The Moscow Underground is an essential part of life in the capital, and is the main pillar of the whole public transport system in the city. Moscow metro consists of 12 lines which total to 325,4 km in length, making our tube the 6th longest in the world (mic-ro.com)*. More then 10 thousand trains pass through 194 stations of metro daily. 44 of those stations are stated as Russia’s cultural heritage sites for their beauty and historical value. One will find lots of marble, high ceilings, chandeliers and stone ornaments in Moscow underground stations.
By 2020 Moscow government is planning to construct 62 more metro stations thus extending the length of the tube network to 462,4 km.
On average, Moscow Metro services 8 million passengers on a daily basis, which makes it’s share in Moscow’s public transportation system total to around 60% compared to other means of commute (mosmetro.ru).

§ RECORDS SUPPLIED:
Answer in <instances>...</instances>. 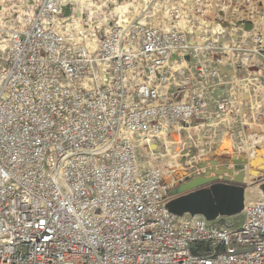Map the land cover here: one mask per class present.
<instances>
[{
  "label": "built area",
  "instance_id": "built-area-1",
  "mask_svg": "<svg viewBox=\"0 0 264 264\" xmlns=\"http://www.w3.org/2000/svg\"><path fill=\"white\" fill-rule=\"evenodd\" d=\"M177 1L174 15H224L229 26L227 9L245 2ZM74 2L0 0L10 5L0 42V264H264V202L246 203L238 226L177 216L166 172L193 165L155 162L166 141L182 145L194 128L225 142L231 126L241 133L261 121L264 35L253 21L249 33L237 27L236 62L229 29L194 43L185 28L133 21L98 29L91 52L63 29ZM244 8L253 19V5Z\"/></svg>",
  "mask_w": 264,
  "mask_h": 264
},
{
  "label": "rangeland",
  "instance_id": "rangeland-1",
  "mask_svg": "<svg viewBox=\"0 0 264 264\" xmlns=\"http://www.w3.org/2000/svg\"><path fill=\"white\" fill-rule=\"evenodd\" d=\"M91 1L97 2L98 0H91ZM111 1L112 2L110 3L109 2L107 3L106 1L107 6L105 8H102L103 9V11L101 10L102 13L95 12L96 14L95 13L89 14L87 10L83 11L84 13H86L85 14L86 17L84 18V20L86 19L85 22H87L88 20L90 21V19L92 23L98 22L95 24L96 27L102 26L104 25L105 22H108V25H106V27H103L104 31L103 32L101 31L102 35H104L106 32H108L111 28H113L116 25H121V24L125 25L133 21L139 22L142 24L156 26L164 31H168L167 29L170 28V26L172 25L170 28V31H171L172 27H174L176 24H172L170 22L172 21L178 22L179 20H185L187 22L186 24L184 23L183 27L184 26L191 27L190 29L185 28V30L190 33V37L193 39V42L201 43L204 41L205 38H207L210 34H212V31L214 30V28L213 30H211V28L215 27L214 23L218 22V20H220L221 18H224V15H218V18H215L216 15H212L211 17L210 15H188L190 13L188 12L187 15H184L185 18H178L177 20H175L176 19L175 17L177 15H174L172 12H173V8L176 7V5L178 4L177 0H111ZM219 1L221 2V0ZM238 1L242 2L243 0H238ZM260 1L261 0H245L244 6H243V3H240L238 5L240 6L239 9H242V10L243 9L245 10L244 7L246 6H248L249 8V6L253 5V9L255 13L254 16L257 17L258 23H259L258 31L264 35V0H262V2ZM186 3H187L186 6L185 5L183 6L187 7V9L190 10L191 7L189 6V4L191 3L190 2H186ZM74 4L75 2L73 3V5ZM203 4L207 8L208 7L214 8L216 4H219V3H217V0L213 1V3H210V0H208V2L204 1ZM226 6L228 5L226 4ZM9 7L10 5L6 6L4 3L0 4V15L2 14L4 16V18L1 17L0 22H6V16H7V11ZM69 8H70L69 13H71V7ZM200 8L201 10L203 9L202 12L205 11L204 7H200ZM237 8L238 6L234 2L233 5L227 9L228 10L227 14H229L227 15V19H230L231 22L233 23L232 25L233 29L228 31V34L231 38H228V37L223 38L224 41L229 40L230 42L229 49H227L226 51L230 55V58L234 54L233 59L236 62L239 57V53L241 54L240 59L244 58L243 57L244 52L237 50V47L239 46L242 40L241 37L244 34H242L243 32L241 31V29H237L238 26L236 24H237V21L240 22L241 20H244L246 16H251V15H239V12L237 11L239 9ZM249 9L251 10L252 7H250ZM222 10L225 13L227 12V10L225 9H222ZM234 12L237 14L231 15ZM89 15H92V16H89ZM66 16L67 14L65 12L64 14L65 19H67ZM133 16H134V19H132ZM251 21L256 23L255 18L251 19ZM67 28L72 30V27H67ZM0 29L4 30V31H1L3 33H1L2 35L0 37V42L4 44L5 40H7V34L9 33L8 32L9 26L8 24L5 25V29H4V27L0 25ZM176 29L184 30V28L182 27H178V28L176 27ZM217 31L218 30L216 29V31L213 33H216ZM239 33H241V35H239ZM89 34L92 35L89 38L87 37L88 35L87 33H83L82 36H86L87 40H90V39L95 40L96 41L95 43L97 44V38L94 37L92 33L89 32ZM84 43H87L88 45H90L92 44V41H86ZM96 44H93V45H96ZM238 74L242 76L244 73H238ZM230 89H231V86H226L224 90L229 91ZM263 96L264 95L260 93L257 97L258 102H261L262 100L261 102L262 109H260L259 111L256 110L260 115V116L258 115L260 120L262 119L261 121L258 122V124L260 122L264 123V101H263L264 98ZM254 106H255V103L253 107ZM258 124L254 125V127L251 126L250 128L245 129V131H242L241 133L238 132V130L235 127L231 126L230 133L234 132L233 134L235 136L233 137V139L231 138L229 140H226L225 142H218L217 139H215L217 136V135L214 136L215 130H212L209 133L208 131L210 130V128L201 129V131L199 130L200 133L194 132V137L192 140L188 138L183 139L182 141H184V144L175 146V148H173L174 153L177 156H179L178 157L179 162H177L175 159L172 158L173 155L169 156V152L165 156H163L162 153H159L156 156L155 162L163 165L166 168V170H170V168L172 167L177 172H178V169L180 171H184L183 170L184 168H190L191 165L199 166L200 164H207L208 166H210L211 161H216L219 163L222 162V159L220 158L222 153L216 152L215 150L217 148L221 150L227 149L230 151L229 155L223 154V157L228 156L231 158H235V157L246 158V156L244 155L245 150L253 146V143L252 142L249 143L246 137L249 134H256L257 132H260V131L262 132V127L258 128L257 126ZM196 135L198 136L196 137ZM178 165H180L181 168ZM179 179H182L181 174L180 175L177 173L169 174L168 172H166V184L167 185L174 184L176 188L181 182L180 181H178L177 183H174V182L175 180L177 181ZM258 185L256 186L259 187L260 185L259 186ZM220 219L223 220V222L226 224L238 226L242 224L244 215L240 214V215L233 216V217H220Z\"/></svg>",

§ GOAL 1: Return the section of the Moscow metro passage starting at "By 2020 Moscow" and ending at "of commute (mosmetro.ru).", copied word for word.
§ GOAL 2:
Answer these from the Moscow metro passage:
(a) How many lines make up the Moscow metro?
(b) How many more metro stations does the Moscow government plan to build by 2020?
(c) On average, how many passengers does the Moscow Metro carry each day?
§ GOAL 3: Continue the passage about the Moscow metro from its last sentence.
The rows play no part in any of this.

§ TASK OUTPUT 1:
By 2020 Moscow government is planning to construct 62 more metro stations thus extending the length of the tube network to 462,4 km.
On average, Moscow Metro services 8 million passengers on a daily basis, which makes it’s share in Moscow’s public transportation system total to around 60% compared to other means of commute (mosmetro.ru).

§ TASK OUTPUT 2:
(a) 12 lines
(b) 62 stations
(c) 8 million passengers

§ TASK OUTPUT 3:
It’s hard to imagine that at the start of the XXth century (1902) , when certain engineers suggested to build an underground transport system, the local government declined it in favor of trams. Indeed trams in those days were very popular and contributed quite substantially into the city’s budget. Of course, if it wasn’t for the WWI and subsequent revolution, Tsarist Russia would definitely have embraced metro like other countries at that time did, as building plans for the tube were already in place… But it’s in the Soviet era when Moscow saw its first underground train system. By the end of 1920’s Moscow was coming to a transport collapse with existing tram networks.
First line of Moscow Metro was opened in May 1935 and stretched from the station ‘Sokolniki’ to ‘Park Kultury’ branching out to ‘Smolenskaya’. It was designed and constructed within 4 years! Later on, more lines and stations appeared connecting the city, and making metro the most popular transport in Moscow.
Here are a few interesting facts about Moscow Metro.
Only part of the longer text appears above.